+++ EXTRACT TO READ +++

Preference for novel faces in male infant monkeys predicts cerebrospinal fluid oxytocin concentrations later in life.

Author information

1
Neurosciences Program, Stanford University, Stanford, CA, 94305, USA. jemadrid@stanford.edu.
2
Department of Psychiatry and Behavioural Sciences, Stanford University, Stanford, CA, 94305, USA. jemadrid@stanford.edu.
3
Department of Psychiatry and Behavioural Sciences, Stanford University, Stanford, CA, 94305, USA.
4
California National Primate Research Centre, University of California Davis, Davis, CA, 95616, USA.
5
Winnicott Research Unit, University of Reading, RG6 6AL, Reading, UK.
6
Department of Psychology, University of California Davis, Davis, CA, 95616, USA.
7
Department of Comparative Medicine, Stanford University, Stanford, CA, 94305, USA.
8
Department of Psychiatry and Behavioural Sciences, Stanford University, Stanford, CA, 94305, USA. kjparker@stanford.edu.

+++ INFORMATION GIVEN +++

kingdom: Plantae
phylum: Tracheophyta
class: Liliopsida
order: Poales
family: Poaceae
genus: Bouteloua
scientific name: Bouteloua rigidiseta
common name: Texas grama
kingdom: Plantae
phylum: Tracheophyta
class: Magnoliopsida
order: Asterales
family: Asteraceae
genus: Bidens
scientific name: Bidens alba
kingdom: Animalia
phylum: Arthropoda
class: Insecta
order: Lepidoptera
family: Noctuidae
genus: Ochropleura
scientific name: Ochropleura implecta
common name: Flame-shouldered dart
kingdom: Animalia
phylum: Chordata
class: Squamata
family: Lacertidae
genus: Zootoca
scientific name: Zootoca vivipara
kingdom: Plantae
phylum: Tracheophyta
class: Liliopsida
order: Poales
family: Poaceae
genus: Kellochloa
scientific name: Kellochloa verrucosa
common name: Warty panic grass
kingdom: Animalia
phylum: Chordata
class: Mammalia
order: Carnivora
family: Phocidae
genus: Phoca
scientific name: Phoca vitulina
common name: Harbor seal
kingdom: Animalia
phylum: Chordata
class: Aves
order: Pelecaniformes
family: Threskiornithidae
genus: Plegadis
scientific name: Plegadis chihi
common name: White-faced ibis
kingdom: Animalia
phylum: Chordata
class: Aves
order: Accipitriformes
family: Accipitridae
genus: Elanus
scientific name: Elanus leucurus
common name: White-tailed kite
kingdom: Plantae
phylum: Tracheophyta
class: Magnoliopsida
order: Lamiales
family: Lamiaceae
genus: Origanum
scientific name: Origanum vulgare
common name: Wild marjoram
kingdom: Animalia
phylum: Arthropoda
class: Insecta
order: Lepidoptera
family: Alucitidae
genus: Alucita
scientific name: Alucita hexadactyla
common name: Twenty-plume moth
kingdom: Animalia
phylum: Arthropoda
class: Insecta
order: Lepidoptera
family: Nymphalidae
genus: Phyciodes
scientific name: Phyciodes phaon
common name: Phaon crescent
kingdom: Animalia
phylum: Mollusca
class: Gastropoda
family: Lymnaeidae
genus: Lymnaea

+++

EXERCISE 1: According to the article header, which university houses the Winnicott Research Unit?
EXERCISE 2: Repeat the article header word for word, from "Preference for novel" up to and including "6AL, Reading, UK.".

EXERCISE RESPONSE 1: The University of Reading.

EXERCISE RESPONSE 2:
Preference for novel faces in male infant monkeys predicts cerebrospinal fluid oxytocin concentrations later in life.

Author information

1
Neurosciences Program, Stanford University, Stanford, CA, 94305, USA. jemadrid@stanford.edu.
2
Department of Psychiatry and Behavioural Sciences, Stanford University, Stanford, CA, 94305, USA. jemadrid@stanford.edu.
3
Department of Psychiatry and Behavioural Sciences, Stanford University, Stanford, CA, 94305, USA.
4
California National Primate Research Centre, University of California Davis, Davis, CA, 95616, USA.
5
Winnicott Research Unit, University of Reading, RG6 6AL, Reading, UK.